On April 18, 1775, Paul Revere set off on his midnight ride from Charlestown to Lexington. If he had ridden...
GMAT Problem-Solving and Data Analysis : (PS_DA) Questions
On April 18, 1775, Paul Revere set off on his midnight ride from Charlestown to Lexington. If he had ridden straight to Lexington without stopping, he would have traveled 11 miles in 26 minutes. In such a ride, what would the average speed of his horse have been, to the nearest tenth of a mile per hour?
1. TRANSLATE the problem information
- Given information:
- Distance: 11 miles
- Time: 26 minutes
- Find: average speed in miles per hour
2. INFER the approach
- We need the average speed formula: \(\mathrm{speed = distance \div time}\)

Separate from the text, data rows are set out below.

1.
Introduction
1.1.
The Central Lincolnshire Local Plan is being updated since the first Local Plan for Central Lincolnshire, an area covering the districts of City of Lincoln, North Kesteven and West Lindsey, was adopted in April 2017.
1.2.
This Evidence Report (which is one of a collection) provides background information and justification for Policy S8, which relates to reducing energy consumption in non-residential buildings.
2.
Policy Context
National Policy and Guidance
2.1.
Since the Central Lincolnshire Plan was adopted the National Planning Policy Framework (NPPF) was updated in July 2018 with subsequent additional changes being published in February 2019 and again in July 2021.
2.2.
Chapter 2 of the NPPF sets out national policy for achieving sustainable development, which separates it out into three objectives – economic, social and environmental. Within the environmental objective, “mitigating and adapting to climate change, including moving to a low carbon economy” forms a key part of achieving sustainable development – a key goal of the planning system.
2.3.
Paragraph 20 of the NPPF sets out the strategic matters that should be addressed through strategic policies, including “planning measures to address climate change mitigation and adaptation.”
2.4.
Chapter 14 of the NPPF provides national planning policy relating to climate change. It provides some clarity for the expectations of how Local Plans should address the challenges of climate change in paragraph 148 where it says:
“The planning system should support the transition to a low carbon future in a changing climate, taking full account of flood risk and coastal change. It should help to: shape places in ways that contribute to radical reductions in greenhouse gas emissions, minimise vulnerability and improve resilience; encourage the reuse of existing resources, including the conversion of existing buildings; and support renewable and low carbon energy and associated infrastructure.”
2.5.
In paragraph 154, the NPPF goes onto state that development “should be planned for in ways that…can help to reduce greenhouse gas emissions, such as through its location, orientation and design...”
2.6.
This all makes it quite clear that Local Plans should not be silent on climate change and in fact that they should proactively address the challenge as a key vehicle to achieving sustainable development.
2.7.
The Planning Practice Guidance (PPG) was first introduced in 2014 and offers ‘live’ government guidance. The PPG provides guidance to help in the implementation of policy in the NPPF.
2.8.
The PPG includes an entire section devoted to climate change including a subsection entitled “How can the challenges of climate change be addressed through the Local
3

- But there's a unit mismatch: we have minutes but need miles per hour
- Strategy: First find speed in miles per minute, then convert to miles per hour
3. SIMPLIFY to find speed in miles per minute
- Average speed = \(\mathrm{11\, miles \div 26\, minutes = 11/26}\) miles per minute
4. INFER the unit conversion needed
- To convert miles per minute to miles per hour, multiply by 60 (since \(\mathrm{60\, minutes = 1\, hour}\))
- This gives us: \(\mathrm{(11/26) \times 60}\) miles per hour
5. SIMPLIFY the calculation
- \(\mathrm{(11/26) \times 60 = (11 \times 60)/26 = 660/26}\)
- Calculate: \(\mathrm{660 \div 26 = 25.384615...}\) (use calculator)
- Round to nearest tenth: 25.4 miles per hour
Answer: 25.4
Why Students Usually Falter on This Problem
Most Common Error Path:
Weak INFER skill: Students calculate \(\mathrm{11 \div 26 = 0.423...}\) and think this is the final answer, forgetting that the question asks for miles per hour, not miles per minute.
They see a small decimal like 0.42 and either select it as-is or get confused because it doesn't match typical speeds they expect for a horse. This leads to confusion and guessing.
Second Most Common Error:
Poor unit conversion execution: Students recognize they need to convert but make calculation errors, such as dividing by 60 instead of multiplying by 60, or incorrectly computing \(\mathrm{660 \div 26}\).
This may lead them to get an answer like 4.2 mph (if they divided by 60) or other incorrect values from calculation mistakes.
The Bottom Line:
This problem tests whether students can work systematically through a rate problem involving unit conversion. The key insight is recognizing that average speed problems always require matching the time units in the question with the time units in the given information.